OmicsBox allows running Blast locally. The blast algorithm will run on the user’s computer against a database that is installed locally.
In order to do so, we have to either download a pre-formatted NCBI database or format our own database (see this tutorial until step 3).
Pre-formatted databases can be downloaded directly from the NCBI ftp or via a Perl script provided by the NCBI.
Please follow the steps below to proceed with the download using the Perl script.
This tutorial will also provide information on how to create an nr subset database to run local Blast against it (Steps 5-7).
- Download the Blast+ executables (ftp://ftp.ncbi.nlm.nih.gov/blast/executables/blast+/LATEST/) from NCBI and extract it.
- The above-mentioned Perl script is located in the bin folder of the Blast+ executables and it can be used to download the desired pre-formatted database, e.g. nr.

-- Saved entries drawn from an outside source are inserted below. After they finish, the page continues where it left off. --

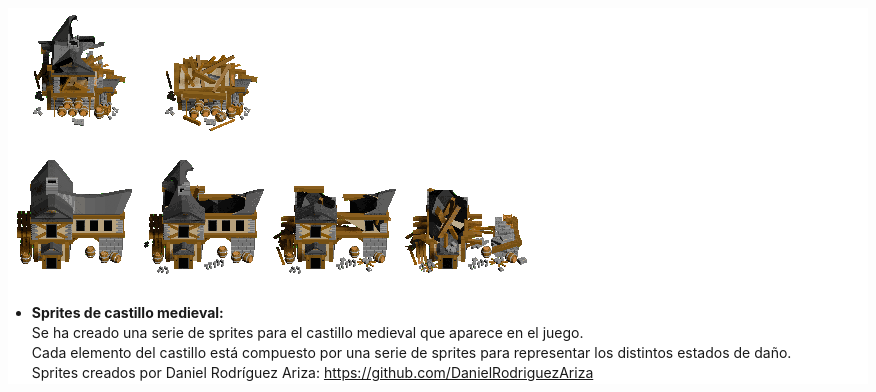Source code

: ![Casa medieval](./Game/BurningVillageServer/src/main/resources/static/assets/tiles/houses/tile_casa_02_left_d2.png)
![Casa medieval](./Game/BurningVillageServer/src/main/resources/static/assets/tiles/houses/tile_casa_02_left_d3.png)  

![Casa medieval](./Game/BurningVillageServer/src/main/resources/static/assets/tiles/houses/tile_casa_03_front_d0.png)
![Casa medieval](./Game/BurningVillageServer/src/main/resources/static/assets/tiles/houses/tile_casa_03_front_d1.png)
![Casa medieval](./Game/BurningVillageServer/src/main/resources/static/assets/tiles/houses/tile_casa_03_front_d2.png)
![Casa medieval](./Game/BurningVillageServer/src/main/resources/static/assets/tiles/houses/tile_casa_03_front_d3.png)  

- **Sprites de castillo medieval:**  
Se ha creado una serie de sprites para el castillo medieval que aparece en el juego.  
Cada elemento del castillo está compuesto por una serie de sprites para representar los distintos estados de daño.  
Sprites creados por Daniel Rodríguez Ariza: https://github.com/DanielRodriguezAriza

To run the script, Perl has to be installed on the computer.perl update_blastdb.pl nr
- Once all .tar.gz files have been downloaded, they need to to be extracted. It is possible to do so in one go with a Linux command.
for file in *.tar.gz; do tar -xvzf $file; done
- The next 3 steps is to create the nr subset. If not interested continue to step 8.
- Search the Entrez Protein database and query for a taxonomic identifier e.g. “txid7742[ORGN]”
- Select “Send to File”, choose Format “GI list” and more recently “Accession List” and Create File
- Go to the folder where the uncompressed nr pre-formatted database is and run the following command.
GI list:/path/to/blast/binaries/blastdb_aliastool -gilist <gi_list_file> -db nr -out <out_db_name_of_your_choice>
Accession List:
/path/to/blast/binaries/blastdb_aliastool -seqidlist sequence_acclist.txt -db nr -out <out_db_name_of_your_choice>
- That is all. You can now select the database file in the local blast dialog in OmicsBox.
Select the .pal file, if not present, change to “All Files” and select one of the extracted files.
In this example, we choose the pdbaa.pal file.